**What you should do:**
Go through the data below. List every line that holds the word "Shailendra".
Entries provided: Begin
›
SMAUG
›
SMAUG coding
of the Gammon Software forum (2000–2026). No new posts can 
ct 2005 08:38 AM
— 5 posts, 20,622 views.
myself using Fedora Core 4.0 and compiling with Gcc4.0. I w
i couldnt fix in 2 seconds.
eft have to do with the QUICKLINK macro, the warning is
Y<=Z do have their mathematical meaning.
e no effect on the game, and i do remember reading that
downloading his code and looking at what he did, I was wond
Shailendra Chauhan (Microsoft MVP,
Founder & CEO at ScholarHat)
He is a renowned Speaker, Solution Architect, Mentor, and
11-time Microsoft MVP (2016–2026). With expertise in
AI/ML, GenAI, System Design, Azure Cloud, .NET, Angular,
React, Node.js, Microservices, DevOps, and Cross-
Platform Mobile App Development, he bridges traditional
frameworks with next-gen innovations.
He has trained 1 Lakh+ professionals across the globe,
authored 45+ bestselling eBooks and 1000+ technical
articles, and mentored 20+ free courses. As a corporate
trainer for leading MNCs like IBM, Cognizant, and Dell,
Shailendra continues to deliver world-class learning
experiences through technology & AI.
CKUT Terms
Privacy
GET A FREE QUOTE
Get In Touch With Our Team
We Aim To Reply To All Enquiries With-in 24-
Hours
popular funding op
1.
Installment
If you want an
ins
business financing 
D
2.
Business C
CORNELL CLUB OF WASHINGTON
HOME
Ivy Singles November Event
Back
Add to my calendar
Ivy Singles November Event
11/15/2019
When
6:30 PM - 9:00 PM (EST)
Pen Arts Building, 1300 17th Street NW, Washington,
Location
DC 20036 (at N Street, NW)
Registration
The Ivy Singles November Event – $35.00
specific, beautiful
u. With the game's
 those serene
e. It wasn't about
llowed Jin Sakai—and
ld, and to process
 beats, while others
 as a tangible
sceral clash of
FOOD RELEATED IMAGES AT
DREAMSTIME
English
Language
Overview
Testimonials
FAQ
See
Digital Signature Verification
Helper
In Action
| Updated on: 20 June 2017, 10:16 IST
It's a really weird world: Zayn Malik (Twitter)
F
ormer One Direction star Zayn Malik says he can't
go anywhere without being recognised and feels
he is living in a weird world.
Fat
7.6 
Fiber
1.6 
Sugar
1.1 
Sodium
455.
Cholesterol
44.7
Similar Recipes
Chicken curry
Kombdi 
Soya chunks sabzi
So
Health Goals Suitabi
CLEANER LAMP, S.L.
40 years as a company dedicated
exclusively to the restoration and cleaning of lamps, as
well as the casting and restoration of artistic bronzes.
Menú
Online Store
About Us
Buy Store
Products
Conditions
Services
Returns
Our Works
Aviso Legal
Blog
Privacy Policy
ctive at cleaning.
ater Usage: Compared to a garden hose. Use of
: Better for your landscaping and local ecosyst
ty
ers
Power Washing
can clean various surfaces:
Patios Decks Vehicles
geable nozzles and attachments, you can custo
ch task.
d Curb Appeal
Entries provided: End
**Output for this exercise:**
Shailendra Chauhan (Microsoft MVP,
Shailendra continues to deliver world-class learning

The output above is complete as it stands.